* TASKS TO PERFORM:
1/ In the passage on Petrarch's late poems below, what poem number does the closing canzone "Vergine bella" have?
2/ List every poem number that the passage below on Petrarch's late poems cites.
3/ Pick up the essay on Petrarch's poems below where it stops and write the next part.

-- ARTICLE start --

Poems 359 and 360 find him humbled, childlike; in poem 361 he resigns himself to the
fact that he cannot buy more life in this world, although love still resonates in
his mind if not his loins; and in poem 363, by deferring the final reckoning to God,
this solitary, elemental man accepts the immanence of his dying.

Petrarch’s heaven in these late sonnets is lowercase, the celestial music soft-pedaled
by a Socratic irony that permits the dying man his commonality, his all too physical
mock-up of the afterlife. In them he falls back on a simple faith unsupported by elaborate
metaphysical systems. Only the stunning apologia of the closing canzone, “Vergine
bella” (poem 366) finally brings vision back from errant wish-fulfillment to the biblical
model of Revelation. And yet while Laura, human love, beauty, and all the hubris and
flare of the struggling poet are subsumed in Revelation’s enduring truth in this concluding
hymn, Petrarch’s tinkering with its symbolism reveals a certain intransigence. To
the very end he shapes form and meaning to reveal in the poem’s numerology an inherent
weakness in his argument, reflecting in the eighth stanza the face of the proud dissenter.
Mary’s integrating force defeats presumption, however, holding him at bay—at the tip
of her foot—and the poem ends with reverence and compliance.

With dismissive gestures, Petrarch seems to cast off Laura in the final poems of the
Canzoniere,
as if he had exhausted her usefulness. Of the three aspects of madonna, only the
motherly counselor remains. Laura as a source of pleasure has faded to a brief sight
in 350.13 and, as a threat of death (Medusa), to a cause for repentance in the re-cantatory
closing poem, number 366. These disparagements of her importance are puzzling, since
it is only natural to anticipate that the Laura he adored and praised from the start
would emerge from the whole body of poems as more than a discredited sign of the poet’s
folly and weakness. The question arises, what reason did Petrarch have for discounting
her other than the conventional one of spurning the “world” and belatedly turning
to matters of the spirit?

In the congedo of the canzone numbered 23, he suggested what it was about his vernacular
poetry that set him apart from the Greek and Latin epic poets he tried to emulate
in
Africa,
his unfinished Latin poem:

Canzone, never was I that golden cloud

that once descended in a precious rain

so as to quench in part Jove’s burning flame;

but surely I was flame lit by Love’s glance,

I was the bird that rises highest through the air

raising the one whom in my words I honor;

and no strange shape could ever make me leave

the first laurel, for still its lovely shade

clears every lesser pleasure from my heart. (161-169)

-- ARTICLE end --
-- RECORD LIST start --

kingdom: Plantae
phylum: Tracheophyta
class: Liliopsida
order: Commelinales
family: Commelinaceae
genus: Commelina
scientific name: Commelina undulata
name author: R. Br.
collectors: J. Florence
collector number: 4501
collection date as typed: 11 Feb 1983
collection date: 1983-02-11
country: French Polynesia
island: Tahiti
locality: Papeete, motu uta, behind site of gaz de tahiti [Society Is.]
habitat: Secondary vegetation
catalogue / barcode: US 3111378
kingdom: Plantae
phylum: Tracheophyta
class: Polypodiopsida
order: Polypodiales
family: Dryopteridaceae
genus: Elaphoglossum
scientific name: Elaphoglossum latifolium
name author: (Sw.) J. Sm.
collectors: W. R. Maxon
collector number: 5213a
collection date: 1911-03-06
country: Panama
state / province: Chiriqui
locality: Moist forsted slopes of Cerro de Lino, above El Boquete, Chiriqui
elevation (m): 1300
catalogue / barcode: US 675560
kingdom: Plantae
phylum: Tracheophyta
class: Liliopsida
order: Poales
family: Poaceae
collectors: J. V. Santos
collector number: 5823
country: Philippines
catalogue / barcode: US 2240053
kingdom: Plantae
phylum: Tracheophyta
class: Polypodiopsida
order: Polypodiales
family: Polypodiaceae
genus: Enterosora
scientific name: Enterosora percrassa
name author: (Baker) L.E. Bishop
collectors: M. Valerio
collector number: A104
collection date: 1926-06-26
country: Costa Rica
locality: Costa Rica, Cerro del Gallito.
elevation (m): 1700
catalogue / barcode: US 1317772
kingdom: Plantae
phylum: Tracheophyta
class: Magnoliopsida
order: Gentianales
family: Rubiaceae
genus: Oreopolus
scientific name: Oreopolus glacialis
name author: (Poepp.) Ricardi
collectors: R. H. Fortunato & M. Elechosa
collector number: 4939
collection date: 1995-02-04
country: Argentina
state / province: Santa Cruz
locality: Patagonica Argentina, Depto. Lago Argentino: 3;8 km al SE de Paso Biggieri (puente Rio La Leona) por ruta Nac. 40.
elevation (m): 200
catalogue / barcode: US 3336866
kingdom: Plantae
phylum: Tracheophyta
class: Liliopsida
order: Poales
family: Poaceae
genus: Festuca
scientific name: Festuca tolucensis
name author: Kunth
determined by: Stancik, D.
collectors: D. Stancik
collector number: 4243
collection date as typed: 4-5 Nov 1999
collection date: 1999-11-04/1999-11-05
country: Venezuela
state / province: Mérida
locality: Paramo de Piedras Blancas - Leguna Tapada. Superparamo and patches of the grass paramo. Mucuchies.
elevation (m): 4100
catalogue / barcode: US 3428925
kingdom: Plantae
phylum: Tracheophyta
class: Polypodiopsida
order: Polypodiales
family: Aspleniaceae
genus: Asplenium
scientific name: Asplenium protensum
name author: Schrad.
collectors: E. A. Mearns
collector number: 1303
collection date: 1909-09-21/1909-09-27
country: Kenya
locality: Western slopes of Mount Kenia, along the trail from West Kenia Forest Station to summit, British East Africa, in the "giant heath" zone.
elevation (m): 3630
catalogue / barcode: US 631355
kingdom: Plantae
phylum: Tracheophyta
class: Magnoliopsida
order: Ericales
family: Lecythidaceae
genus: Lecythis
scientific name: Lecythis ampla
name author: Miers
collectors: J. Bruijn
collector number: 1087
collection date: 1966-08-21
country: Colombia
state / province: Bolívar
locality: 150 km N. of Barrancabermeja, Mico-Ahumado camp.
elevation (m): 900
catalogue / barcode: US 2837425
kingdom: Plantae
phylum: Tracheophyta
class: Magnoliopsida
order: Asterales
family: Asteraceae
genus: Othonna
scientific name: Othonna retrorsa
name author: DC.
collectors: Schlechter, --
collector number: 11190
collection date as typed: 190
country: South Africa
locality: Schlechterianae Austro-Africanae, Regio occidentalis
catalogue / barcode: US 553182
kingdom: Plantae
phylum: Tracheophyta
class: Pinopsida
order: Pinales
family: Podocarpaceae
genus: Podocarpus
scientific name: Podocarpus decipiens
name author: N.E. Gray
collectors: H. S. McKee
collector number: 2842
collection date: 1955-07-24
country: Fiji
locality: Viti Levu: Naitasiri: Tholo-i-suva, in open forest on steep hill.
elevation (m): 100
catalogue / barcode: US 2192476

-- RECORD LIST end --

* ANSWERS PROVIDED:
1/ Poem 366.

2/ 359, 360, 361, 363, 366, 350, 23

3/
The flame within, lit by love of Laura and kept burning until late in the work, was
his desire to convey the poetry of praise to the “highest” realm; but no heroes were
to be born out of it as Perseus was from Jove’s “gold cloud” in the myth of Danaë.
The canzone itself, for all the high purpose of its closing lines, is cut off in the
freeze-frame of Actaeon’s flight in its last metamorphosis (Diana’s punishment for
his having glimpsed her naked), as inconclusive as the
Canzoniere
will be upon reaching its final turning toward self-justification in poem 360. A
microcosm within the macrocosm that is the finished work of 366 poems (a plot within
a plot), poem 23 ends with a cri de coeur, but a vain one. Like the silent scream
of Ovid’s Actaeon (“I am Actaeon, I am he!”) as he fled his own hounds in the form
of a stag, Petrarch’s attempts to be heard will be stifled by the very medium in which
he writes. His futile cry will finally be articulated in
360.149 (“Ben me la die’, ma tosto la ritolse” [He gave me her but quickly took her
back!]), as if Petrarch meant to lament that in undertaking to praise his fierce goddess
in bold, concise language he has come up against some other truth, has failed to communicate
her meaning to a ravenous and uncomprehending world, has even in some way murdered
his own creation through his love of her.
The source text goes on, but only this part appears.